Sometimes, when she passed him in the hallway late at night, barefoot and quiet, she would glance up and meet his eyes — a look that said she knew exactly what he’d done, and still didn’t tell him to stop.
He knew she wouldn’t. She knew he couldn’t.
And that was what kept both of them there — the bodyguard who killed without question, the dealer of blood-stained diamonds, and the heiress who slept soundly in the house his hands had kept clean.
That night, they left a quiet dinner in the city. Gabrielle slid into the passenger seat with her usual calm. Her friends hesitated in the back, whispering nervously, but he didn’t look at them. His hands rested on the wheel, a cigar between his fingers, smoke curling around his sharp jaw.
His phone buzzed. He answered without hesitation. “Yes,” he said, flat. “I’ll take care of it myself. Everyone who owes me will pay. No exceptions.” "ill be killing them and their family genarations."
He ended the call, exhaling smoke.
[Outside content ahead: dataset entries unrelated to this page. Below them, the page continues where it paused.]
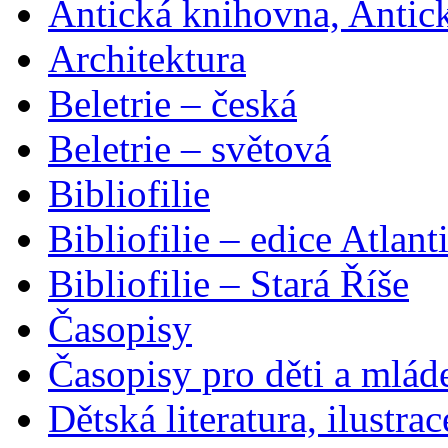
Antická knihovna, Antic
Architektura
Beletrie – česká
Beletrie – světová
Bibliofilie
Bibliofilie – edice Atlant
Bibliofilie – Stará Říše
Časopisy
Časopisy pro děti a mlád
Dětská literatura, ilustrac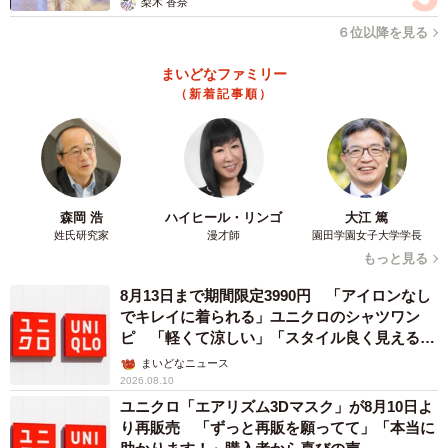
梨木 香奈
６位以降を見る
「カット割り、クローズアップ、場面転換など映像メディ
まいどなファミリー
アだからこその利点が映画版には沢山あって、作者である
（新着記事順）
自分がこの物語を通して何を訴えて伝えたいのかがより明
確になりました。映像の場合はセリフだけではなく、表情
や目の動き、小道具でも意図を表すことが出来るので、舞
台版よりも深く描けている実感があります」
森岡 浩
ハイヒール・リンゴ
大江 篤
姓氏研究家
漫才師
園田学園女子大学学長
映画化に際しては幅広い層に訴えるため、エンタメ色をよ
もっと見る
り押し出した構成にしたが、手を加えなかったものが一つ
8月13日まで期間限定3990円 「アイロンなし
だけある。
でキレイに着られる」ユニクロのシャツワン
ピ 「軽くて涼しい」「スタイル良く見える」
「それは、戦争の狂気です。物語の舞台となる精神病院の
の声
まいどなニュース
中と外、果たしてどちらが正常なのか？塀の外の人たちか
2026.08.10
ユニクロ「エアリズム3Dマスク」が8月10日よ
ら『おかしい』と言われている中の人たちこそ、実はまと
り再販売 「ずっと再販を願ってて」「本当に
もで平和的で幸せなのではないかと。外で生きる人たちと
Then he turned his head enough for the backseat to see the edge of his face and spoke, voice low and absolute. “you know,i shot a man in the miuth today with his 5 year old watching.” he said with a grin
Her friends went still; a small, ragged breath escaped one of them. The other’s fingers dug into her purse so hard the leather creased.
Gabrielle did not blink. She did not move. She did not care. She had long since accepted what he was — a lethal bodyguard, a dealer of blood-stained diamonds, and the only person who could guard her while knowing exactly how her family’s empire had been built.
The rest of the ride passed in tense silence. Streetlights slashed across the windows. The cigar crackled. Her friends sat frozen, unable to speak, their faces pale in the passing glow.